* [TASK STATEMENT]: Retype each entry. Leave nothing out.

* [Dataset records]:
● ● ● ● ● ● ●

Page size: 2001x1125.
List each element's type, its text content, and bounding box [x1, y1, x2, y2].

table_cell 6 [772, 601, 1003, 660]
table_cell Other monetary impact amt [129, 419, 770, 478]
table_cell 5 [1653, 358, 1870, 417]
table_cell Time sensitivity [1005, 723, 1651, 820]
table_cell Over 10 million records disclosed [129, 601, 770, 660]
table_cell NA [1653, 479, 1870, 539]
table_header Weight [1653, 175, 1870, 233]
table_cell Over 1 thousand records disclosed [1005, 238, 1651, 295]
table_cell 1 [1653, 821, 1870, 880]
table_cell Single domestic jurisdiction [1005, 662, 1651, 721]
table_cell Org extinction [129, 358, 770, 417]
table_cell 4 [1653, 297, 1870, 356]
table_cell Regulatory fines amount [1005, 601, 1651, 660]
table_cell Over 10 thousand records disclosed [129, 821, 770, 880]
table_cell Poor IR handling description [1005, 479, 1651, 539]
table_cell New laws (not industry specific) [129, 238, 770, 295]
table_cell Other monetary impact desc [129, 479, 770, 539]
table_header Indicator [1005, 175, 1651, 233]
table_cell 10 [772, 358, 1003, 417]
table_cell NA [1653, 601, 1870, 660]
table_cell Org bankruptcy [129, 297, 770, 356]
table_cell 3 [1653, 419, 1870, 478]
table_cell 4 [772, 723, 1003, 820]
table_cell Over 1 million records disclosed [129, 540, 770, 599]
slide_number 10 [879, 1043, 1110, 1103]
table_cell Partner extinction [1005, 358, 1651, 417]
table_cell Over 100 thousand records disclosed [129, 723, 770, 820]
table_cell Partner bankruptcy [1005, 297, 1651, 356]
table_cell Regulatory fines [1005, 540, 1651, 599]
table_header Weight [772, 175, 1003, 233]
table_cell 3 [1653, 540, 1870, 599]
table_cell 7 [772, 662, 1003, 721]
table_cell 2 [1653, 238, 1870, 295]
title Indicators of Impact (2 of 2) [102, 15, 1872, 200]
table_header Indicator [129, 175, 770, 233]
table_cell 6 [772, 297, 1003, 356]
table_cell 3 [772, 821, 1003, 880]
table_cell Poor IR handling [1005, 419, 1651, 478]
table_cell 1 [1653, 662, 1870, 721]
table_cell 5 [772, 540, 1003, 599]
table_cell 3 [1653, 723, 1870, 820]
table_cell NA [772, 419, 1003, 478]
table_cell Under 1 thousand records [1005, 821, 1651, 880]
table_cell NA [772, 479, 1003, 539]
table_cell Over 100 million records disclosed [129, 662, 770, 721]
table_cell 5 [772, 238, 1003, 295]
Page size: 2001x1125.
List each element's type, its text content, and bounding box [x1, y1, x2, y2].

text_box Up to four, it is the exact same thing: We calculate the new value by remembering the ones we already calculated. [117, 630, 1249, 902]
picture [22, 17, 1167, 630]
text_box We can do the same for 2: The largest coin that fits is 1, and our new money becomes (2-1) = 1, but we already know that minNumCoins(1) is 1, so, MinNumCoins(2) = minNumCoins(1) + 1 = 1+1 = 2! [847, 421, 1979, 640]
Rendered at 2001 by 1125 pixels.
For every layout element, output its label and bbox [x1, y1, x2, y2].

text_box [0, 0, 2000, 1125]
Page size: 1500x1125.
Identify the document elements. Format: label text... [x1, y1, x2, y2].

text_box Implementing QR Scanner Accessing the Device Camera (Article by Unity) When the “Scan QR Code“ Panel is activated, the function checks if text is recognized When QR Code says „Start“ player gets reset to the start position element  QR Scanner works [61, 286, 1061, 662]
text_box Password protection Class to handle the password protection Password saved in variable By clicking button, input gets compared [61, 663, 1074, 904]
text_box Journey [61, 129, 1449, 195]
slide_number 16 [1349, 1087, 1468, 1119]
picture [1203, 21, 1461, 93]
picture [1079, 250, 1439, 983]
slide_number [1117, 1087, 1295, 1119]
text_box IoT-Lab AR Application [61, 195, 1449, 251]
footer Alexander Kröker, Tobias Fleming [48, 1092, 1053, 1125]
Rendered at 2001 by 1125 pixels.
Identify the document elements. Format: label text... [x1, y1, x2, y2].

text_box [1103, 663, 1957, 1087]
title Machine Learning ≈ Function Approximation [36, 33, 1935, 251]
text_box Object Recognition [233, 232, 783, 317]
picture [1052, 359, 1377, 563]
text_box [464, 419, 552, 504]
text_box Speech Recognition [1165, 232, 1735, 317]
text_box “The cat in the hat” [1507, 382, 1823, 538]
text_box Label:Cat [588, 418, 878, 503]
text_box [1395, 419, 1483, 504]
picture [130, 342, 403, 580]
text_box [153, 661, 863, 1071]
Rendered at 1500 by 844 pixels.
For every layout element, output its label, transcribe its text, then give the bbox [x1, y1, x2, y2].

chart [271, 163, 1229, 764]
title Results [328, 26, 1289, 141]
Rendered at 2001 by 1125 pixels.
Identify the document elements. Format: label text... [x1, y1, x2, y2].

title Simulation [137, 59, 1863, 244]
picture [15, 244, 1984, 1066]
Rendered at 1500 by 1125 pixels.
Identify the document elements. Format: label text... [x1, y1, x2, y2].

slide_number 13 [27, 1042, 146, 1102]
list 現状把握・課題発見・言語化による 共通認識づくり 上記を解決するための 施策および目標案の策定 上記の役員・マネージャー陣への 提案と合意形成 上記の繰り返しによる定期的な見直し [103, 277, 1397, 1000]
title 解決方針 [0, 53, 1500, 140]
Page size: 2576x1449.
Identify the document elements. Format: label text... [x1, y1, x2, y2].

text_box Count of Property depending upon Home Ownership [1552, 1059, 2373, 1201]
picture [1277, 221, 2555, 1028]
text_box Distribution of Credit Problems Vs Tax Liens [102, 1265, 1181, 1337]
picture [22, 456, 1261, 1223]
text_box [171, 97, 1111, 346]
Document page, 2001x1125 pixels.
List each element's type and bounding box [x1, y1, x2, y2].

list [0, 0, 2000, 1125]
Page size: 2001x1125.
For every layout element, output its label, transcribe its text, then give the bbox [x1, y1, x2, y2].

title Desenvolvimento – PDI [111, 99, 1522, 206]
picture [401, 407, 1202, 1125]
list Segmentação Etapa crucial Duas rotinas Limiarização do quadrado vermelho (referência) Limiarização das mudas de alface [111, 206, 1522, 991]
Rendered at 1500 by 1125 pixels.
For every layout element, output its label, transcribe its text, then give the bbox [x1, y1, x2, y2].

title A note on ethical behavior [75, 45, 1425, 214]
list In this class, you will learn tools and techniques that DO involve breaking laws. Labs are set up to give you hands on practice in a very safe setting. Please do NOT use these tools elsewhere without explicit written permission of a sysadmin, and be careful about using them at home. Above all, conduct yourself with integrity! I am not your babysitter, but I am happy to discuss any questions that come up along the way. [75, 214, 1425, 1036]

● ● ● ● ● ● ●

* [EXERCISE RESPONSE]:
Page size: 2001x1125.
List each element's type, its text content, and bounding box [x1, y1, x2, y2].

table_cell 6 [772, 601, 1003, 660]
table_cell Other monetary impact amt [129, 419, 770, 478]
table_cell 5 [1653, 358, 1870, 417]
table_cell Time sensitivity [1005, 723, 1651, 820]
table_cell Over 10 million records disclosed [129, 601, 770, 660]
table_cell NA [1653, 479, 1870, 539]
table_header Weight [1653, 175, 1870, 233]
table_cell Over 1 thousand records disclosed [1005, 238, 1651, 295]
table_cell 1 [1653, 821, 1870, 880]
table_cell Single domestic jurisdiction [1005, 662, 1651, 721]
table_cell Org extinction [129, 358, 770, 417]
table_cell 4 [1653, 297, 1870, 356]
table_cell Regulatory fines amount [1005, 601, 1651, 660]
table_cell Over 10 thousand records disclosed [129, 821, 770, 880]
table_cell Poor IR handling description [1005, 479, 1651, 539]
table_cell New laws (not industry specific) [129, 238, 770, 295]
table_cell Other monetary impact desc [129, 479, 770, 539]
table_header Indicator [1005, 175, 1651, 233]
table_cell 10 [772, 358, 1003, 417]
table_cell NA [1653, 601, 1870, 660]
table_cell Org bankruptcy [129, 297, 770, 356]
table_cell 3 [1653, 419, 1870, 478]
table_cell 4 [772, 723, 1003, 820]
table_cell Over 1 million records disclosed [129, 540, 770, 599]
slide_number 10 [879, 1043, 1110, 1103]
table_cell Partner extinction [1005, 358, 1651, 417]
table_cell Over 100 thousand records disclosed [129, 723, 770, 820]
table_cell Partner bankruptcy [1005, 297, 1651, 356]
table_cell Regulatory fines [1005, 540, 1651, 599]
table_header Weight [772, 175, 1003, 233]
table_cell 3 [1653, 540, 1870, 599]
table_cell 7 [772, 662, 1003, 721]
table_cell 2 [1653, 238, 1870, 295]
title Indicators of Impact (2 of 2) [102, 15, 1872, 200]
table_header Indicator [129, 175, 770, 233]
table_cell 6 [772, 297, 1003, 356]
table_cell 3 [772, 821, 1003, 880]
table_cell Poor IR handling [1005, 419, 1651, 478]
table_cell 1 [1653, 662, 1870, 721]
table_cell 5 [772, 540, 1003, 599]
table_cell 3 [1653, 723, 1870, 820]
table_cell NA [772, 419, 1003, 478]
table_cell Under 1 thousand records [1005, 821, 1651, 880]
table_cell NA [772, 479, 1003, 539]
table_cell Over 100 million records disclosed [129, 662, 770, 721]
table_cell 5 [772, 238, 1003, 295]
Page size: 2001x1125.
List each element's type, its text content, and bounding box [x1, y1, x2, y2].

text_box Up to four, it is the exact same thing: We calculate the new value by remembering the ones we already calculated. [117, 630, 1249, 902]
picture [22, 17, 1167, 630]
text_box We can do the same for 2: The largest coin that fits is 1, and our new money becomes (2-1) = 1, but we already know that minNumCoins(1) is 1, so, MinNumCoins(2) = minNumCoins(1) + 1 = 1+1 = 2! [847, 421, 1979, 640]
Rendered at 2001 by 1125 pixels.
For every layout element, output its label and bbox [x1, y1, x2, y2].

text_box [0, 0, 2000, 1125]
Page size: 1500x1125.
Identify the document elements. Format: label text... [x1, y1, x2, y2].

text_box Implementing QR Scanner Accessing the Device Camera (Article by Unity) When the “Scan QR Code“ Panel is activated, the function checks if text is recognized When QR Code says „Start“ player gets reset to the start position element  QR Scanner works [61, 286, 1061, 662]
text_box Password protection Class to handle the password protection Password saved in variable By clicking button, input gets compared [61, 663, 1074, 904]
text_box Journey [61, 129, 1449, 195]
slide_number 16 [1349, 1087, 1468, 1119]
picture [1203, 21, 1461, 93]
picture [1079, 250, 1439, 983]
slide_number [1117, 1087, 1295, 1119]
text_box IoT-Lab AR Application [61, 195, 1449, 251]
footer Alexander Kröker, Tobias Fleming [48, 1092, 1053, 1125]
Rendered at 2001 by 1125 pixels.
Identify the document elements. Format: label text... [x1, y1, x2, y2].

text_box [1103, 663, 1957, 1087]
title Machine Learning ≈ Function Approximation [36, 33, 1935, 251]
text_box Object Recognition [233, 232, 783, 317]
picture [1052, 359, 1377, 563]
text_box [464, 419, 552, 504]
text_box Speech Recognition [1165, 232, 1735, 317]
text_box “The cat in the hat” [1507, 382, 1823, 538]
text_box Label:Cat [588, 418, 878, 503]
text_box [1395, 419, 1483, 504]
picture [130, 342, 403, 580]
text_box [153, 661, 863, 1071]
Rendered at 1500 by 844 pixels.
For every layout element, output its label, transcribe its text, then give the bbox [x1, y1, x2, y2].

chart [271, 163, 1229, 764]
title Results [328, 26, 1289, 141]
Rendered at 2001 by 1125 pixels.
Identify the document elements. Format: label text... [x1, y1, x2, y2].

title Simulation [137, 59, 1863, 244]
picture [15, 244, 1984, 1066]
Rendered at 1500 by 1125 pixels.
Identify the document elements. Format: label text... [x1, y1, x2, y2].

slide_number 13 [27, 1042, 146, 1102]
list 現状把握・課題発見・言語化による 共通認識づくり 上記を解決するための 施策および目標案の策定 上記の役員・マネージャー陣への 提案と合意形成 上記の繰り返しによる定期的な見直し [103, 277, 1397, 1000]
title 解決方針 [0, 53, 1500, 140]
Page size: 2576x1449.
Identify the document elements. Format: label text... [x1, y1, x2, y2].

text_box Count of Property depending upon Home Ownership [1552, 1059, 2373, 1201]
picture [1277, 221, 2555, 1028]
text_box Distribution of Credit Problems Vs Tax Liens [102, 1265, 1181, 1337]
picture [22, 456, 1261, 1223]
text_box [171, 97, 1111, 346]
Document page, 2001x1125 pixels.
List each element's type and bounding box [x1, y1, x2, y2].

list [0, 0, 2000, 1125]
Page size: 2001x1125.
For every layout element, output its label, transcribe its text, then give the bbox [x1, y1, x2, y2].

title Desenvolvimento – PDI [111, 99, 1522, 206]
picture [401, 407, 1202, 1125]
list Segmentação Etapa crucial Duas rotinas Limiarização do quadrado vermelho (referência) Limiarização das mudas de alface [111, 206, 1522, 991]
Rendered at 1500 by 1125 pixels.
For every layout element, output its label, transcribe its text, then give the bbox [x1, y1, x2, y2].

title A note on ethical behavior [75, 45, 1425, 214]
list In this class, you will learn tools and techniques that DO involve breaking laws. Labs are set up to give you hands on practice in a very safe setting. Please do NOT use these tools elsewhere without explicit written permission of a sysadmin, and be careful about using them at home. Above all, conduct yourself with integrity! I am not your babysitter, but I am happy to discuss any questions that come up along the way. [75, 214, 1425, 1036]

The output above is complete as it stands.